Problem to work on:
Pull every line of text from the records below, copying each word for word and leaving out the pictures.

Dataset entries:
********
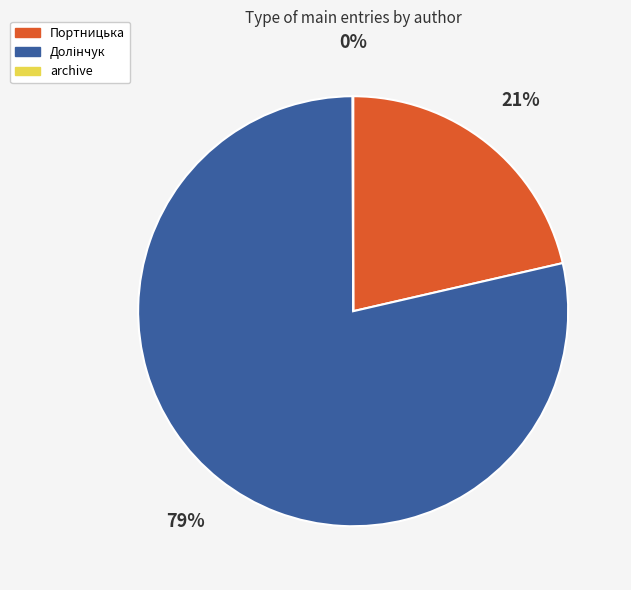

Is it true that Портницька is 29% of the pie?

False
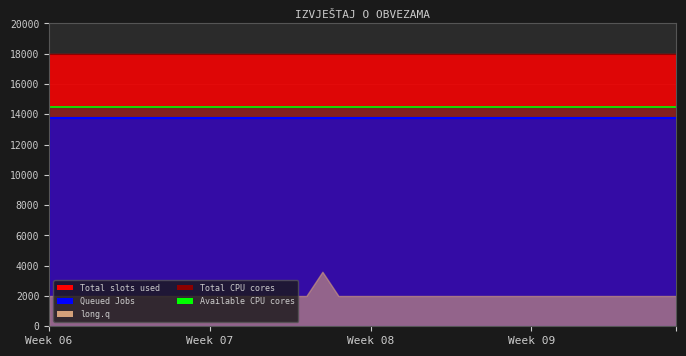

True or false: Available CPU cores and Total CPU cores cross at least once.

False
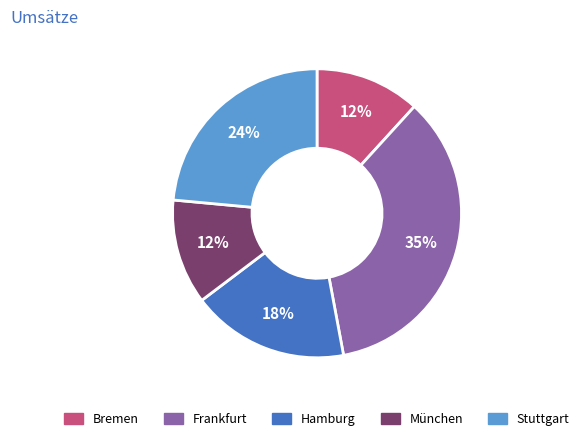

How many slices are in this pie chart?

5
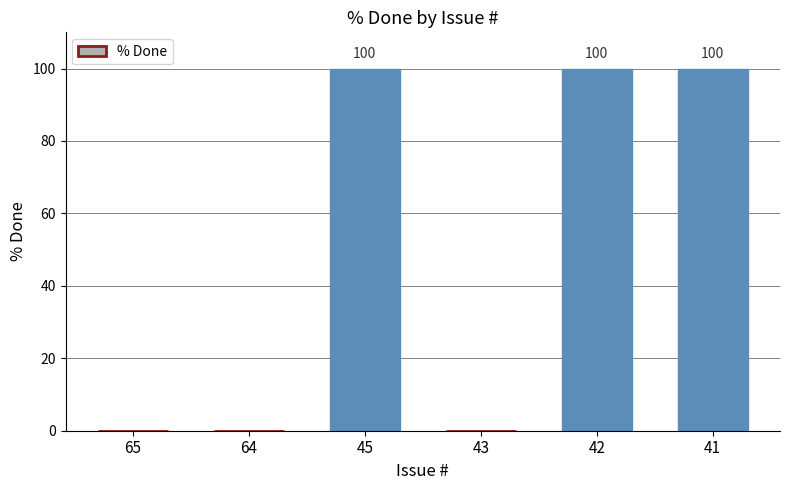

How many series are shown in this chart?

1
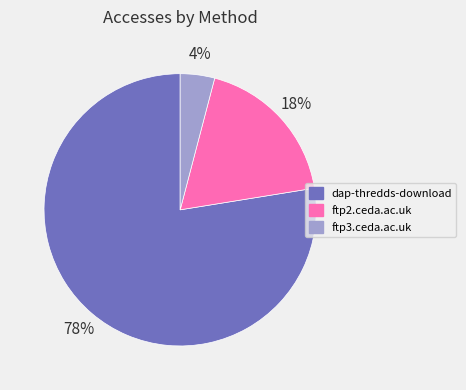

The dap-thredds-download slice represents 65% of the pie. True or false?

False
********
Output:
Is it true that Портницька is 29% of the pie?

False

True or false: Available CPU cores and Total CPU cores cross at least once.

False

How many slices are in this pie chart?

5

How many series are shown in this chart?

1

The dap-thredds-download slice represents 65% of the pie. True or false?

False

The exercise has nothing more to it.